[Data records]
------------------------------------

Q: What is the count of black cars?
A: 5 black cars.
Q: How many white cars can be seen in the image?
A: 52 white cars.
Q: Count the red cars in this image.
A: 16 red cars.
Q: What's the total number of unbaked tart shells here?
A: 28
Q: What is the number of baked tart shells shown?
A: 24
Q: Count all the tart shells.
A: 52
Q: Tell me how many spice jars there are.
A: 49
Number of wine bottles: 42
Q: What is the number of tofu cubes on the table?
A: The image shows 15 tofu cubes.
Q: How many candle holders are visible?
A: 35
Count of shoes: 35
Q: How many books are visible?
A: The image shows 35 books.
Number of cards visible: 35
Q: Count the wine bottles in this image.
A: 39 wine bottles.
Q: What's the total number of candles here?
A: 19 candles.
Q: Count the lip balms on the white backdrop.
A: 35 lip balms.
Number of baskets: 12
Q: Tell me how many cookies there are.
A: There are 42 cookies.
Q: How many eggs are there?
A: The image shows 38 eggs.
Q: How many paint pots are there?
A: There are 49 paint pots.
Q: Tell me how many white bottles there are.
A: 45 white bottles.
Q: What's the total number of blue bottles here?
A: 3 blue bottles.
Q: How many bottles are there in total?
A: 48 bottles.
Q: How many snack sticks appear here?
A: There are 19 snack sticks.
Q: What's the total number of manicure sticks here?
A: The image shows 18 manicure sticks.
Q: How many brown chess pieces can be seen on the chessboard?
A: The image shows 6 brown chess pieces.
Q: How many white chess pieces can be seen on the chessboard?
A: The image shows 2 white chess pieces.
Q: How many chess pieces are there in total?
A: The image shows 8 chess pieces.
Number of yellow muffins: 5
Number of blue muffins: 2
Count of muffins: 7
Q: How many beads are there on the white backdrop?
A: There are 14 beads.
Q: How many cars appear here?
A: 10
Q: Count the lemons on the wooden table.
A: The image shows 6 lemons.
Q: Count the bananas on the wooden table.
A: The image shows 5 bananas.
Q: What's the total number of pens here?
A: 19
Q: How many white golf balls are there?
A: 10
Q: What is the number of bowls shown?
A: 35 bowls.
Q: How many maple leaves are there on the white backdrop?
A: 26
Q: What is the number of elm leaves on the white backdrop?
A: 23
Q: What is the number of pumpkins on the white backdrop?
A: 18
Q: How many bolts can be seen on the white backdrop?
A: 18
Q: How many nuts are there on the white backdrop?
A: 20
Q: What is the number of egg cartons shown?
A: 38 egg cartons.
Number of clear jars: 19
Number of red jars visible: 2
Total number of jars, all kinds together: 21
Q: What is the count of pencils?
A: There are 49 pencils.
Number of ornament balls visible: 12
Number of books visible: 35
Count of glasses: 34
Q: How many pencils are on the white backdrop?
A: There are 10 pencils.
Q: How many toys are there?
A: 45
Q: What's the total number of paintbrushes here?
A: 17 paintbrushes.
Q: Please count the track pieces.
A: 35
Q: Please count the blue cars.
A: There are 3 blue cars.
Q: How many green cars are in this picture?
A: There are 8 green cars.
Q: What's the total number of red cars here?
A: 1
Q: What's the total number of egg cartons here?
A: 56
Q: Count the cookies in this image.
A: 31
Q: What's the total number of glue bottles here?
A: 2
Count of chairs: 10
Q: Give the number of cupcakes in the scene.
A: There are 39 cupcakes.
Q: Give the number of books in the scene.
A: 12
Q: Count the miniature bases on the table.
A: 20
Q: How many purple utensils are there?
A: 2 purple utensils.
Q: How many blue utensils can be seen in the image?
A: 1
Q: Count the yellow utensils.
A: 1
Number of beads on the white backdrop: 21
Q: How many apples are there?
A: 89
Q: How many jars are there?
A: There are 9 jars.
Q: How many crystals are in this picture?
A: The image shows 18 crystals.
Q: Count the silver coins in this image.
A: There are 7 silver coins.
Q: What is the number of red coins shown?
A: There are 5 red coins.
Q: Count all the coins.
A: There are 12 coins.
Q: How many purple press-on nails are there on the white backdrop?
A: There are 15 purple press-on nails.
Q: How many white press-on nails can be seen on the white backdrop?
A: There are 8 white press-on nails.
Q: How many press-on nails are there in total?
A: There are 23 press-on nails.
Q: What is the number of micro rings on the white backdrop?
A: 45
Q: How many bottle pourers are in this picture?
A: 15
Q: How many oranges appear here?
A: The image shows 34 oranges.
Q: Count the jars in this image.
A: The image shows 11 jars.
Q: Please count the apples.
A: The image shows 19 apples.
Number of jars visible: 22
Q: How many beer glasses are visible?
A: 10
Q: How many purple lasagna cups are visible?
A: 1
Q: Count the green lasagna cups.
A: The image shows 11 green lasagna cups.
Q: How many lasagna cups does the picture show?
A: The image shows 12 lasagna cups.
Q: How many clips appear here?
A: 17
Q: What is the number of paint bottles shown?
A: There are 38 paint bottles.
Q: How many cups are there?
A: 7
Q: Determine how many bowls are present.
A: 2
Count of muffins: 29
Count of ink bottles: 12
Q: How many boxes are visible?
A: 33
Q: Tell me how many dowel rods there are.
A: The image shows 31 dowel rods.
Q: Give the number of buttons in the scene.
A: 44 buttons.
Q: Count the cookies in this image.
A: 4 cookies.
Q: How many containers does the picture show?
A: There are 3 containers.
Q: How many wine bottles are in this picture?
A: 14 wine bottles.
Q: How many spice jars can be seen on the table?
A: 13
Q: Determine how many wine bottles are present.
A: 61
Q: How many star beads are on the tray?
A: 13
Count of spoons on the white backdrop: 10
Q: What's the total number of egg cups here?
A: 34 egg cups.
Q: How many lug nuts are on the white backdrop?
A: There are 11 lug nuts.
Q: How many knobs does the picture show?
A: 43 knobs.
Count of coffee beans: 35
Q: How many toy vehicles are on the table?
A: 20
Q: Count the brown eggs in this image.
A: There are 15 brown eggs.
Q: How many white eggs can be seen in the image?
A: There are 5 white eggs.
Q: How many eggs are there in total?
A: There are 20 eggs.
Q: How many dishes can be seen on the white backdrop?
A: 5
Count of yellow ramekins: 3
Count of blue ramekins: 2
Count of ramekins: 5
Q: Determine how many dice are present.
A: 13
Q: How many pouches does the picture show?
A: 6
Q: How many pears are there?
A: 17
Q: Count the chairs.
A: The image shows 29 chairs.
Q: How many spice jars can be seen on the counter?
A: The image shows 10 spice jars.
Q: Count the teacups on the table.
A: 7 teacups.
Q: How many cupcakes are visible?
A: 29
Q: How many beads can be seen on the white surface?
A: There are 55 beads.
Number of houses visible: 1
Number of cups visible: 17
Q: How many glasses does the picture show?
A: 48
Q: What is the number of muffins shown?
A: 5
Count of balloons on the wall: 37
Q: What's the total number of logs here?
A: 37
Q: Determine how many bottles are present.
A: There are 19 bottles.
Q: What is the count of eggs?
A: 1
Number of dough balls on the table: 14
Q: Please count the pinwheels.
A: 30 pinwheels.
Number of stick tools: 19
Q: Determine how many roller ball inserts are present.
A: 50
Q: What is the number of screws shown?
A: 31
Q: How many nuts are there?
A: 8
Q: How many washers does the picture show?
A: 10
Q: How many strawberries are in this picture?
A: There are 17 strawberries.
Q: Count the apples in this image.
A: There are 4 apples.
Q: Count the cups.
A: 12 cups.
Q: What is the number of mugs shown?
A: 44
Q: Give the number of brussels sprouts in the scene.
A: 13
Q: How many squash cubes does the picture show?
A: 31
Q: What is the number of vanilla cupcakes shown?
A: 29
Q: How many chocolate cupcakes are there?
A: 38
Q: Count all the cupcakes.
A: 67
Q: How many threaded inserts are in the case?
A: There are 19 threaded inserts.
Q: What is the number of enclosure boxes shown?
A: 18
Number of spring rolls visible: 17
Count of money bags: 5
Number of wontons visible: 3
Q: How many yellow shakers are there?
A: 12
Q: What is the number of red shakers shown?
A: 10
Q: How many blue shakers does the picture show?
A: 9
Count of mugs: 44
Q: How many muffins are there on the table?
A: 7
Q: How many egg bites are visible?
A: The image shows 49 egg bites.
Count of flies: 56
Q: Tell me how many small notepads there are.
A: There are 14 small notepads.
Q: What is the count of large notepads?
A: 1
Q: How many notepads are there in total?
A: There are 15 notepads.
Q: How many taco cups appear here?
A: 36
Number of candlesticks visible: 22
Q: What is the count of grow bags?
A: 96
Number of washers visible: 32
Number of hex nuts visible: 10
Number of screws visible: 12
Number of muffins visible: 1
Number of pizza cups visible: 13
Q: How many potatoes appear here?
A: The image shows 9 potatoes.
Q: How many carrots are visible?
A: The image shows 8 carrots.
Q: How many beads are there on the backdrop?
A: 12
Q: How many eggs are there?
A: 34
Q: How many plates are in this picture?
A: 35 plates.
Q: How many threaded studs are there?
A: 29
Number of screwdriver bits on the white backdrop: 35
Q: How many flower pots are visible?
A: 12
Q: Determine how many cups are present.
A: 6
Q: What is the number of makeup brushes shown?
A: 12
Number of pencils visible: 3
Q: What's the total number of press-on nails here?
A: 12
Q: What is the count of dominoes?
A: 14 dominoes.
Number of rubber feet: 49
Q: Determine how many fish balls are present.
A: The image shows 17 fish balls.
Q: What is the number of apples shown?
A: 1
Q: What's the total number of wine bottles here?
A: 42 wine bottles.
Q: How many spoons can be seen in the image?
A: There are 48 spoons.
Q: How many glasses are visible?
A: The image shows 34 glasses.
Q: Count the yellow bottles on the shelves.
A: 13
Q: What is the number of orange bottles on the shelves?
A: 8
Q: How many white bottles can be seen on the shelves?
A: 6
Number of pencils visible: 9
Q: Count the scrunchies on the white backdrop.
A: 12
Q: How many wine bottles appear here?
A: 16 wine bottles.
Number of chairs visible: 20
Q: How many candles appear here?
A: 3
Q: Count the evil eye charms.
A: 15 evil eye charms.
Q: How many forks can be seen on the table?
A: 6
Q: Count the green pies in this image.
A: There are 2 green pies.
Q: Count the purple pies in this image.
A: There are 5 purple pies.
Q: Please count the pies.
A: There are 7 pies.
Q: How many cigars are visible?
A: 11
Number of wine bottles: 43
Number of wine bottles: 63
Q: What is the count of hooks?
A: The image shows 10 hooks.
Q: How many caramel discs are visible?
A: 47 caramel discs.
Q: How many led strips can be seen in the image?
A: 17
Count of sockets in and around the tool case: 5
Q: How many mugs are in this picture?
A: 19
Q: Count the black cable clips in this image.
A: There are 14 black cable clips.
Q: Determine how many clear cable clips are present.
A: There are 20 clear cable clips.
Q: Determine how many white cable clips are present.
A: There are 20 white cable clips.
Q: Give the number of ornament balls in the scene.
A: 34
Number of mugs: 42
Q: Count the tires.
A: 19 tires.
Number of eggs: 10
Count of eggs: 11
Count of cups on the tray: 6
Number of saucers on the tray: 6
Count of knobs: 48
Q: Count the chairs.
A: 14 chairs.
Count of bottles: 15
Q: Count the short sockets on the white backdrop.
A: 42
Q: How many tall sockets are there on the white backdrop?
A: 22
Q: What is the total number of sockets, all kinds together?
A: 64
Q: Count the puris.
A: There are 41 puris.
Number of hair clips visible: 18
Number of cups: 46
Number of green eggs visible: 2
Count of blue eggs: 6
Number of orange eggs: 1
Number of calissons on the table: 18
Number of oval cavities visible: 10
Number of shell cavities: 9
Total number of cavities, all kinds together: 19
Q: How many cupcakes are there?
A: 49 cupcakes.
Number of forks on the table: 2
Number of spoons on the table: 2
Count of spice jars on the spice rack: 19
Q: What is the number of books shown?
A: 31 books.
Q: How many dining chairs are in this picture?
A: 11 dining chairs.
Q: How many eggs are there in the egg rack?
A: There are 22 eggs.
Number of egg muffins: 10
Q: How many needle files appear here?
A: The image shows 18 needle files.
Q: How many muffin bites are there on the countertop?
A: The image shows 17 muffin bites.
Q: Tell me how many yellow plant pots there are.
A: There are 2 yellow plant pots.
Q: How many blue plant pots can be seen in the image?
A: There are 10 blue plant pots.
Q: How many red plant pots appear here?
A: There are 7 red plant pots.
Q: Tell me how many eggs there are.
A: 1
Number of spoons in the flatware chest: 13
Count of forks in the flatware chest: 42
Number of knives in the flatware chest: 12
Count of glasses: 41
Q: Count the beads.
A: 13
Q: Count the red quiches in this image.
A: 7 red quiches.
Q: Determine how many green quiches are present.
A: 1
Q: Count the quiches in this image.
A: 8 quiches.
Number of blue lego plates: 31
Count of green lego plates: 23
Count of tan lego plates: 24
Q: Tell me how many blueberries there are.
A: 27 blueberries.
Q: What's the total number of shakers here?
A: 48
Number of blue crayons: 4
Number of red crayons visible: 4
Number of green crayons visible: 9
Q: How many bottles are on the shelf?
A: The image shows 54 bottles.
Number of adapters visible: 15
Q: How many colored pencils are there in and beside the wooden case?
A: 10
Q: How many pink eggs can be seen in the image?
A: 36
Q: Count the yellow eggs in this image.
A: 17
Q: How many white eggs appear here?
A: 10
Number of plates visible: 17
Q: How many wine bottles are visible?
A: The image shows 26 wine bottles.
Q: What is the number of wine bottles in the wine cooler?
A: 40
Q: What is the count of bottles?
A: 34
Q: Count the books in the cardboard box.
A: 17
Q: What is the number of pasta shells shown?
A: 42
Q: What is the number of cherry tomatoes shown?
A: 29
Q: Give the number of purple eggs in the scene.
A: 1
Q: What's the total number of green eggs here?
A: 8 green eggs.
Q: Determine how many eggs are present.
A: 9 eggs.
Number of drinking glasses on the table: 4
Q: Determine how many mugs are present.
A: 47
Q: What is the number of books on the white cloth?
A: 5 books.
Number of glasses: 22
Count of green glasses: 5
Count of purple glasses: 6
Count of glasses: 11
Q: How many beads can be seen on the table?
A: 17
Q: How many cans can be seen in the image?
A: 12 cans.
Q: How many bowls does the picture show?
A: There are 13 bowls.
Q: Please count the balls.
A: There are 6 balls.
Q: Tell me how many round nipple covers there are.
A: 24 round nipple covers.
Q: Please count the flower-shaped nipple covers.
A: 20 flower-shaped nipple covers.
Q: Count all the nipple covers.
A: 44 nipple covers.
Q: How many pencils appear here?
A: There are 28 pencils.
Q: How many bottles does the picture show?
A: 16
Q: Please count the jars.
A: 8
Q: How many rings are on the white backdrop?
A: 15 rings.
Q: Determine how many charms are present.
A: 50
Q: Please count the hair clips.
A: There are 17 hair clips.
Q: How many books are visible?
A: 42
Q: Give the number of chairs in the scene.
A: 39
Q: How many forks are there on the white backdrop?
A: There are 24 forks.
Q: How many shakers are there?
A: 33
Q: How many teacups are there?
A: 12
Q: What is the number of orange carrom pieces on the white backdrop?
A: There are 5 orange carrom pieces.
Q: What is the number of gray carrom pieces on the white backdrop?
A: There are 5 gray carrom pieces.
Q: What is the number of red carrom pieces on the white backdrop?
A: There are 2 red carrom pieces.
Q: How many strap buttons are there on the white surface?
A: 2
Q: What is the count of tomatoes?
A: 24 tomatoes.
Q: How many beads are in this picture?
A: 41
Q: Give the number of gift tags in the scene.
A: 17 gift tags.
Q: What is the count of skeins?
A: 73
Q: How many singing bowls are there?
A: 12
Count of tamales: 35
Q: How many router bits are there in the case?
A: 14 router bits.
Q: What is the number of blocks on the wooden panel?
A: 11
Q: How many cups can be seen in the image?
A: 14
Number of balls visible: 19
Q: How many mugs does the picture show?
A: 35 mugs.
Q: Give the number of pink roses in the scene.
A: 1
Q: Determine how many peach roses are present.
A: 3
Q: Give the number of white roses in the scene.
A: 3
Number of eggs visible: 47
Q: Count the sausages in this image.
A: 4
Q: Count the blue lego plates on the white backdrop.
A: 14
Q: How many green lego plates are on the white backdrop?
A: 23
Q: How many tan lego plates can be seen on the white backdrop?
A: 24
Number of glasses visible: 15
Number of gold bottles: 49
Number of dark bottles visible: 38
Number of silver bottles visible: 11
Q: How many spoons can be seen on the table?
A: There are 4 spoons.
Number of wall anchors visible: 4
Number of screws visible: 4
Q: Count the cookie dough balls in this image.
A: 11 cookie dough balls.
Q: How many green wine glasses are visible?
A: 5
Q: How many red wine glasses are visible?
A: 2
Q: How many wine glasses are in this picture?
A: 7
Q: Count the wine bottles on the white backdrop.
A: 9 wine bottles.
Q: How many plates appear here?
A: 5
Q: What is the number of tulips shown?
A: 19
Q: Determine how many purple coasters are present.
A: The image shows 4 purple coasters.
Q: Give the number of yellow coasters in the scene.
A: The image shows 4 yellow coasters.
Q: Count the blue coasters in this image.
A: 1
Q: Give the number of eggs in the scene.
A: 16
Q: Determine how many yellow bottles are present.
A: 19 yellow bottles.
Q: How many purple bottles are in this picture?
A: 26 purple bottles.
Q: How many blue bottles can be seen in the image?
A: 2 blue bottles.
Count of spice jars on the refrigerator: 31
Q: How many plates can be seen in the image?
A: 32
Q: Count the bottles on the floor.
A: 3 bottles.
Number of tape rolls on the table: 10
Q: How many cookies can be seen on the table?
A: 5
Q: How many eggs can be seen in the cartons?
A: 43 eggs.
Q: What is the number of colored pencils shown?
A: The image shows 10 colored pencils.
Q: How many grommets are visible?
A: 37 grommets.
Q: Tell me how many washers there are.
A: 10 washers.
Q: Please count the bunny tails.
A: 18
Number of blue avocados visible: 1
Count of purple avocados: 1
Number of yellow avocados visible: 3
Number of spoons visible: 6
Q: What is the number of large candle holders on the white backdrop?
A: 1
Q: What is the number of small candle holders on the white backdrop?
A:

------------------------------------

● **Problem to solve**: Please edit the rows from the line with "Count of ramekins: 5" up to and including the line with "Number of stick tools: 19" so that "teacups" becomes "mugs", with everything else left unchanged, and give back only those rows.

● **Response to the exercise**:
Count of ramekins: 5
Q: Determine how many dice are present.
A: 13
Q: How many pouches does the picture show?
A: 6
Q: How many pears are there?
A: 17
Q: Count the chairs.
A: The image shows 29 chairs.
Q: How many spice jars can be seen on the counter?
A: The image shows 10 spice jars.
Q: Count the mugs on the table.
A: 7 mugs.
Q: How many cupcakes are visible?
A: 29
Q: How many beads can be seen on the white surface?
A: There are 55 beads.
Number of houses visible: 1
Number of cups visible: 17
Q: How many glasses does the picture show?
A: 48
Q: What is the number of muffins shown?
A: 5
Count of balloons on the wall: 37
Q: What's the total number of logs here?
A: 37
Q: Determine how many bottles are present.
A: There are 19 bottles.
Q: What is the count of eggs?
A: 1
Number of dough balls on the table: 14
Q: Please count the pinwheels.
A: 30 pinwheels.
Number of stick tools: 19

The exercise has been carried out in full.